Ma, nello specifico, ci sono alcuni elementi che caratterizzano la scrittura dell’Autrice: la ricostruzione dettagliata e nostalgica di un passato impregnato di sentimenti puri e semplici nei rapporti familiari e non, in cui si era felici pur avendo poco o nulla mentre la vita fluiva tra povertà, umiltà e dignità; il linguaggio lineare e scorrevole, anche nella mirabile descrizione di eventi storici passati e recenti, che rende piacevole la lettura; una trama verosimile che produce l’identificazione del lettore in alcuni contesti, con alcuni personaggi del romanzo o in alcune vicende, anche traumatiche, o in relazioni affettive cariche di vicissitudini; infine “il coraggio”. Quel coraggio che dà il titolo al libro che, paradossalmente, risulta essere il “personaggio” principale della storia di Nella. Il coraggio di una bambina la cui mamma era cresciuta in una dimora signorile, facendo la serva, il coraggio di affrontare e superare tante delusioni nei confronti dell’altro sesso in adolescenza, prendendo coscienza del suo essere donna in un mondo dominato dagli uomini, il coraggio di sposare un uomo molto più grande di lei e di accogliere un extracomunitario, già maggiorenne, offrendogli un futuro in Italia, il coraggio di tenere un segreto per evitare un dolore lacerante ad una persona amata, il coraggio di prendere di petto e vincere la malattia per ben due volte nella sua vita così travagliata, il coraggio di tante altre donne, in particolare di “Alba e Anita, due madri, prima abbandonate e poi serve, capaci di scrollarsi di dosso l’infamia, la vergogna, il disprezzo, e di amare incondizionatamente” e di “Abbondanza e Maria Amata, due figlie, concepite da una violenza, l’una, e da una relazione osteggiata, l’altra, capaci di comprensione e di amore”.

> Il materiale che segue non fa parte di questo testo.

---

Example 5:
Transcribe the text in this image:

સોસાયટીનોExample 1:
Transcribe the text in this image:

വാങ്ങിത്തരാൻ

Quel coraggio che i latini chiamavano fortitudo, forza, che consente di forgiare il carattere, di affrontare vis-à-vis dolori fisici e morali senza abbattersi, nonostante i rischi e i pericoli d’ogni genere. Insomma, il coraggio di vivere, perché vivere spesso è una sofferenza e per vivere ci vuole coraggio, quello Scegli la vita sempre, quel Coraggio di avere coraggio, che all’Autrice non è mancato e non manca, spingendola a sposare la filosofia dell’Oggi è il mio domani, del Carpe diem, stimolandola a regalarci anche questo romanzo che non può non coinvolgere e commuovere chi lo legge.
E l’Autrice ci svela: “Le emozioni sono sospesi frammenti di vita, sono le poesie dell’anima che reggono l’universo”.